Sebelumnya, pendiri Ethical Hacker Indonesia Teguh Aprianto melalui akun X miliknya menyampaikan, “Sebanyak 6 juta data NPWP diperjualbelikan dengan harga sekitar 150 juta rupiah,” tulisnya pada Rabu, 18 September 2024. Terdapat kebocoran berupa data Nomor Identitas Kependudukan (NIK), NPWP, alamat, nomor telepon, alamat email, dan lain sebagainya.
Teguh turut menyertakan gambar berupa tangkapan layar di forum jual beli data hasil peretasan. Di dalam foto, tampak akun anonim dengan nama Bjorka sebagai user, tertanggal Rabu, 18 September 2024. Akun tersebut mengklaim telah mengumpulkan lebih dari 6,6 juta data pribadi yang dijual di forum tersebut dengan harga US$ 10 ribu atau setara dengan Rp 152,96 juta.
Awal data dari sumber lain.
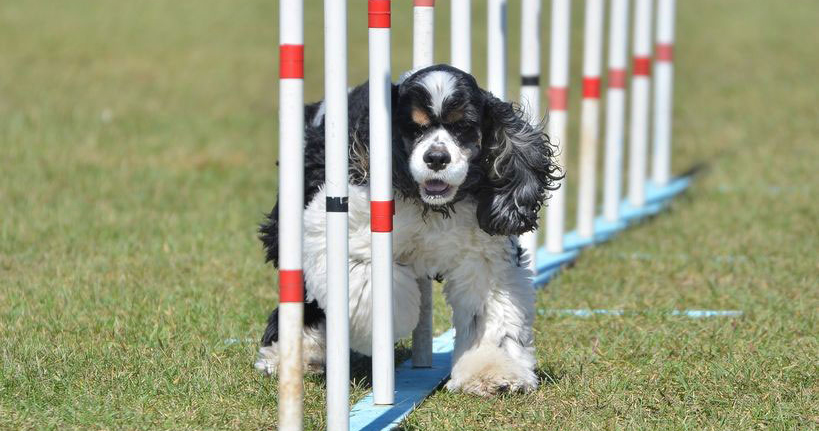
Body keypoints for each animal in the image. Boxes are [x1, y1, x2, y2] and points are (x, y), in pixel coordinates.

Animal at [256, 65, 560, 398]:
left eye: (463, 126)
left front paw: (494, 373)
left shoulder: (484, 256)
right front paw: (384, 325)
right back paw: (292, 355)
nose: (437, 158)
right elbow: (366, 283)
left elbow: (491, 315)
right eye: (415, 129)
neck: (431, 205)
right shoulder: (338, 228)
Berdasarkan temuan Teguh, terdapat 10 ribu sampel di dalam daftar yang tersedia di forum ilegal untuk diperjualbelikan. “Field di dalam sampel: NIK, NPWP, nama, alamat, kelurahan, kecamatan, kabkot, provinsi, kode_klu, klu, nama_kpp, nama_kanwil, telp, fax, email, ttl, tgl_daftar, status_pkp, tgl_pengukuhan_ pkp, jenis_wp, badan_hukum,” tulis teguh lebih lanjut.
Teguh juga menyertakan daftar berisi 25 nama teratas yang terdapat di dalam 10 ribu sampel yang ada. Nama Jokowi duduk di urutan paling atas. Diikuti nama anak-anaknya, Gibran Rakabuming Raka dan Kaesang Pangarep. Di bawahnya, tertera nama Menteri Komunikasi dan Informatika (Menkominfo) Budi Arie Setiadi dan Menteri Keuangan Sri Mulyani Indrawati. Nama Airlangga Hartarto, Menteri Koordinator Bidang Perekonomian, juga ada di dalam daftar tersebut bersama nama Menteri BUMN Erick Thohir dan Menteri Perdagangan Zulkifli Hasan, serta data pejabat pemerintah lainnya.
“Di dalam sampel, anda akan menemukan informasi pribadi tentang Presiden Indonesia dan anak-anaknya serta pejabat di Kementerian Keuangan dan menteri lainnya yang juga tidak berguna,” demikian tertulis dalam narasi berbahasa Inggris pada halaman berjudul “6 Juta Nomor Pembayar Pajak Indonesia (NPWP)” itu.